HP XC System Software Administration Guide Version 3.1

Service: Root key synchronization
Status Information: Root SSH key synchronization status
This entry provides the status of the root key synchronization.
A warning or critical message indicates that the root ssh keys for one or more hosts are out of synchronization
with the head node. The ssh and pdsh commands may not work for these nodes.
Verify that the imaging is correct on the affected nodes.
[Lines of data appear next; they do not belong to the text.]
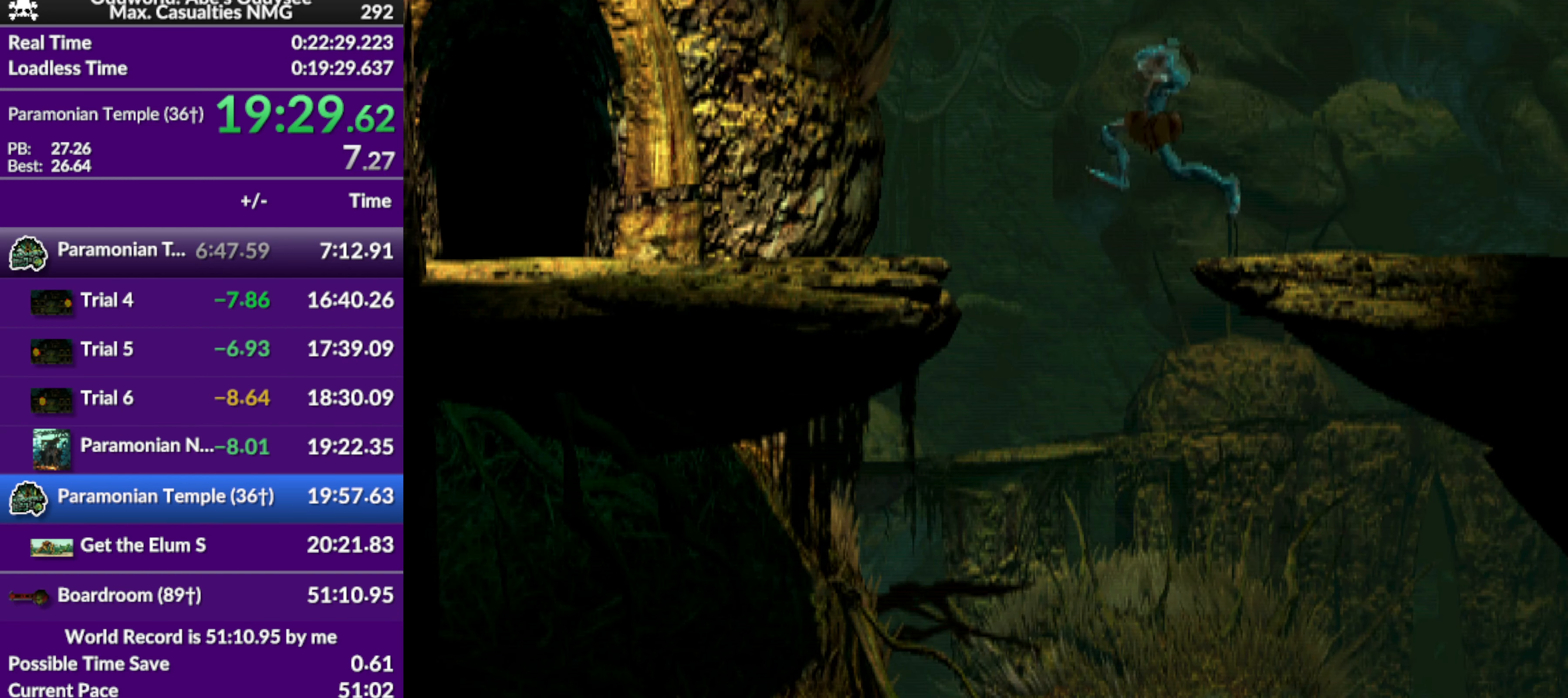
{"buttons": ["R1", "DPAD_LEFT"], "left_stick": "center", "events": [[66, "TRIANGLE", "up"]]}
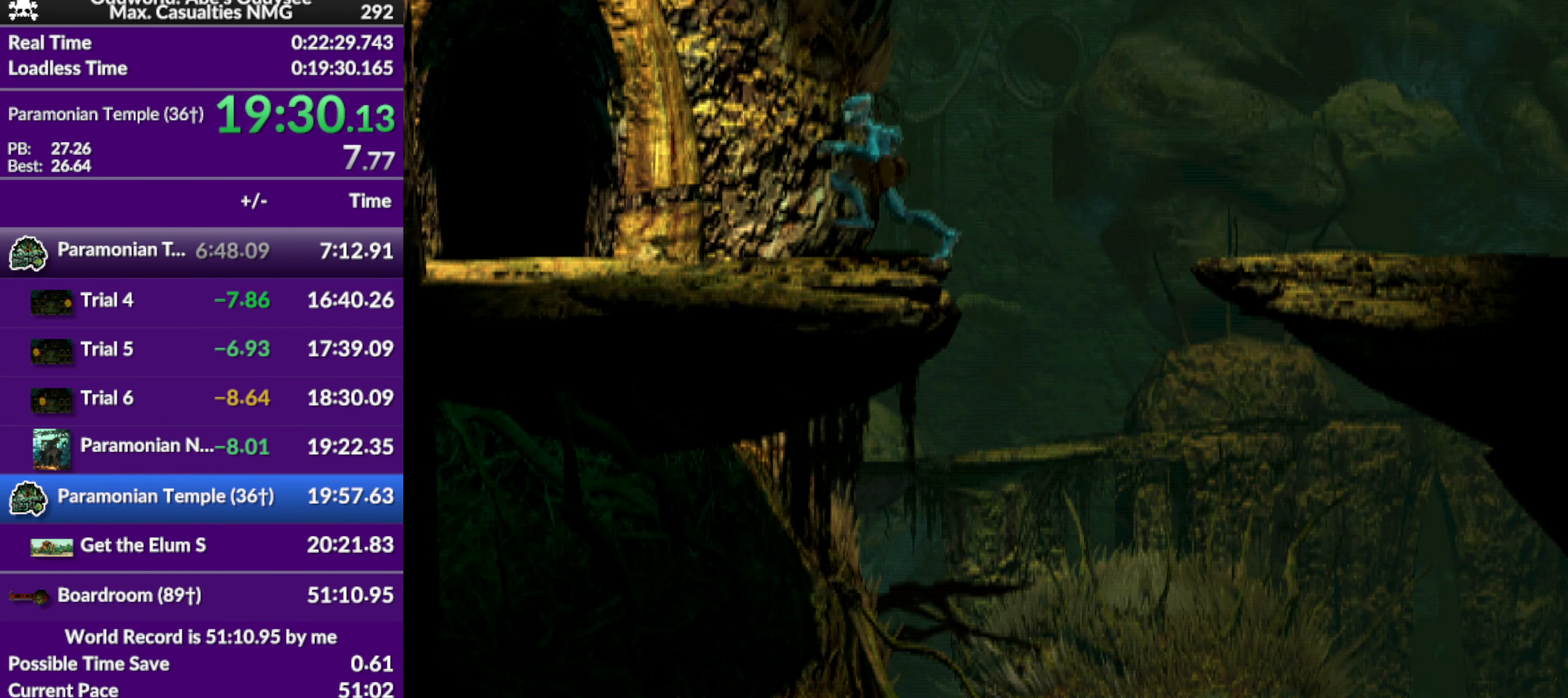
{"buttons": ["DPAD_UP"], "left_stick": "center", "events": [[233, "DPAD_LEFT", "up"], [233, "R1", "up"], [400, "DPAD_UP", "down"]]}
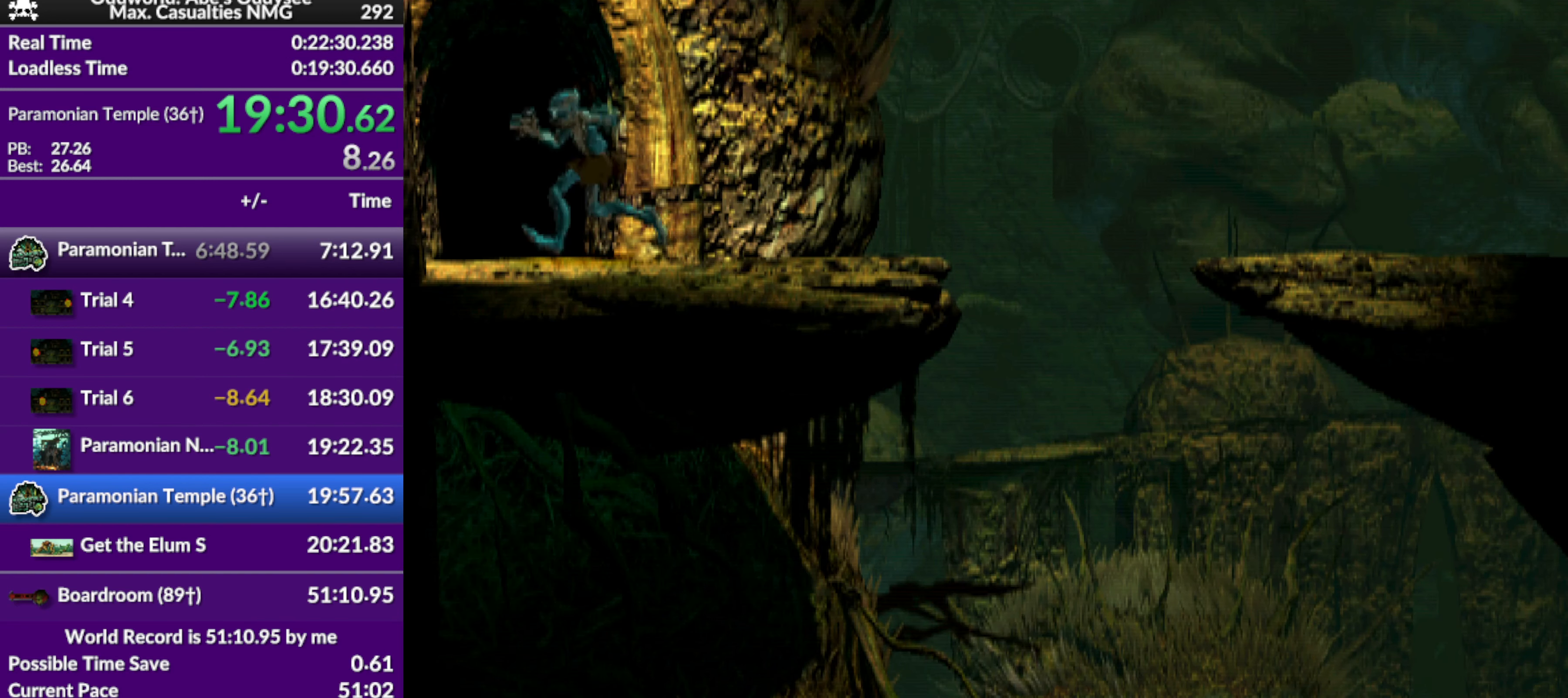
{"buttons": ["CROSS"], "left_stick": "center", "events": [[300, "CROSS", "down"], [300, "DPAD_UP", "up"]]}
The most common cause of this problem is caused by a
node that failed to reimage and booted a kernel with an older set of ssh keys (/root/.ssh/*).
If all the nodes are not synchronized, determine if the head node changed its root ssh keys.
See “Mismatched Secure Shell Keys” (page 229) for more information.
Service: Supermon Metrics Monitor
Status Information: Supermon node metrics retrieval status
This entry reports the status of the Supermon service and the number of nodes from which it collected metrics
data.
A warning or critical message indicates that one or more hosts was not accessible during metrics collection or
there was a Nagios service_check_timeout interval timed out.
These messages can occur if metrics collection cannot be completed in a reasonable time; examine the
/opt/hptc/nagios/etc/nagios.cfg file for the value of the service_check_timeout parameter.
The default should be adequate for HP XC systems with fewer than 256 nodes.
Increasing the value for the service_check_timeout parameter may solve the problem for systems with more
nodes.
Also, verify that the supermond service is running by invoking the following command on the head node:
# service supermond status
Loss or time-outs of this service can cause per-node warnings for nodeinfo, load average and system free
space.
A non-timeout warning or critical message simply indicates a number of monitored nodes are not responding;
this is normal if the nodes are down or otherwise disabled.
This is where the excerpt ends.